Electronics source listings:

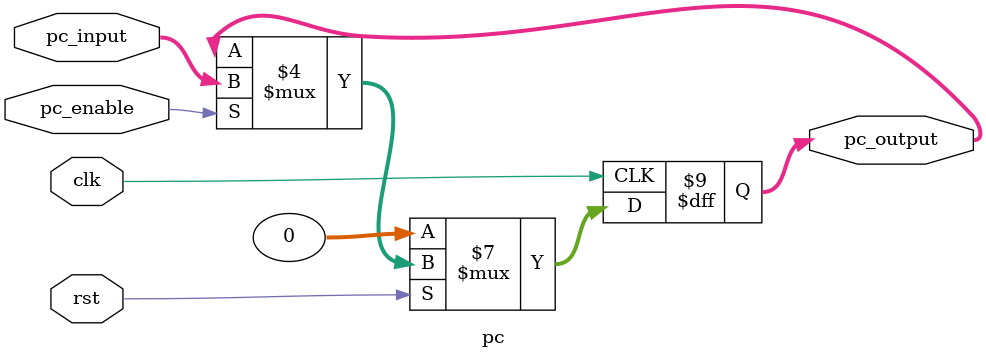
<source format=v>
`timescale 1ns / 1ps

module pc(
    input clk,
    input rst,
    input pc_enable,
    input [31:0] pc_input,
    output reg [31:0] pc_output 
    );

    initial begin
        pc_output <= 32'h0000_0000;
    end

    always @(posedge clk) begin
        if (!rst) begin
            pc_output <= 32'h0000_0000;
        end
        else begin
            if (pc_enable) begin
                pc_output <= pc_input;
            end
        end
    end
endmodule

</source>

### Task instructions
The records above should be repeated exactly, with no pictures in the copy.

### Written response
<source format=v>
`timescale 1ns / 1ps

module pc(
    input clk,
    input rst,
    input pc_enable,
    input [31:0] pc_input,
    output reg [31:0] pc_output 
    );

    initial begin
        pc_output <= 32'h0000_0000;
    end

    always @(posedge clk) begin
        if (!rst) begin
            pc_output <= 32'h0000_0000;
        end
        else begin
            if (pc_enable) begin
                pc_output <= pc_input;
            end
        end
    end
endmodule

</source>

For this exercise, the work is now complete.